The scam has been around long before the IRS was formed. The famous phrase “The cat’s out of the bag” is commonly attributed to a famous scam of the earlier ages.
The people of the time are said to have transported purchased piglets from the market place in a bag for easy carrying. The scam came when the merchant would swap a street cat for the piglet, not losing any money.
The secret was out when the cat was let out of the bag. Hence, “the cat’s out of the bag” means the deep dark secret has been let out to be examined in the light, usually to the chagrin of the figurative merchant.
Scamming, cheating, and stealing is nothing new to the world, the techniques are simply changing. “Merchants” have changed their ways, appearance, and voice, but their intentions are just the same.
The key is learning how to separate the dishonest merchants from the honest ones. In the case of taxes, people need to learn to identify the IRS from the scammers.
Luckily, the IRS is on board with helping you do that. They have listed a number of traits on their website to help you identify the voice, look, and feel of the dishonest.
Dishonest merchants like to promise you things that are easy, and too good to be true. Here are 4 too good to be true promises to verify with the IRS before you do anything.

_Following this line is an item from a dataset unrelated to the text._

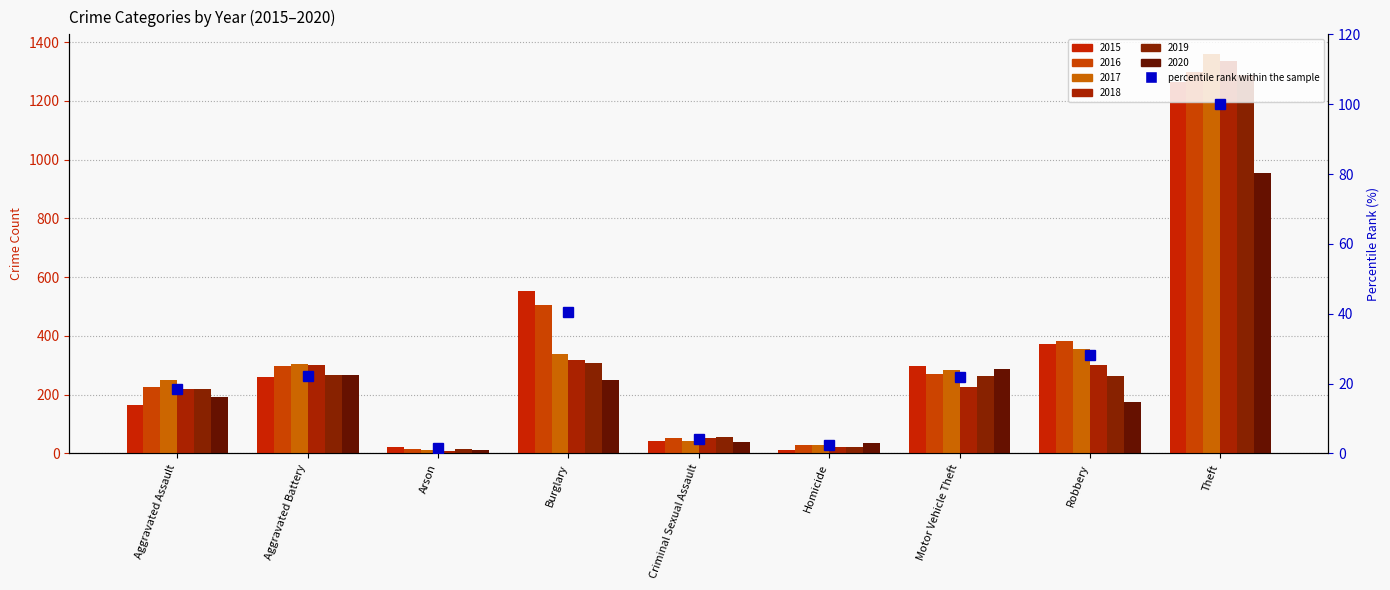

What position from the left is Aggravated Assault?

1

First up is the claim that refunds or rebates are yours to be claimed. They are usually connected with excess or withheld Social Security benefits.
Nothing dealing with the IRS is easy. You’ve learned this by now.

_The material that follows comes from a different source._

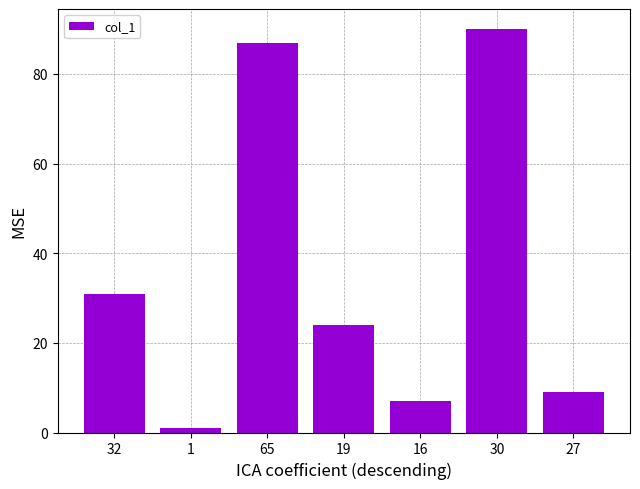

What is the difference between the maximum and second lowest values?

83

A press one button and get the world attitude is surely not the IRS’s way of dealing with tax payers. Seeing one of these buttons should throw up red flags.
Second, an unfamiliar name will claim to be teaming up with local churches to make the difference. As despicable as it may seem, some of these godless scams are claiming to be working with God-fearing men.
If it’s unfamiliar, don’t trust it. Move on instead.
Third, you receive an offer for free money without documentation required. The IRS documents everything they give or receive.
Theirs is a job that requires exact accuracy. They would never allow money or information to be given without documentation of it happening.
Would you expect an accountant or a grocery store to make a transaction without keeping a record? Of course not, expect documentation on both ends of the stick.
Fourth, watch out for false claims that a Treasury Form 1080 can transfer funds from the Social Security Administration to the IRS, enabling a payout from the Internal Revenue Service. If such a legitimate form existed for such a purpose, it would be found on the official IRS web page, not shrouded in mystery.
Anything secret or “getting around the man” is either illegal or illegitimate. Don’t fall for either or you could regret it sooner than later.
You can report tax scams on their website. Go to the bottom and click “Reporting Phishing.”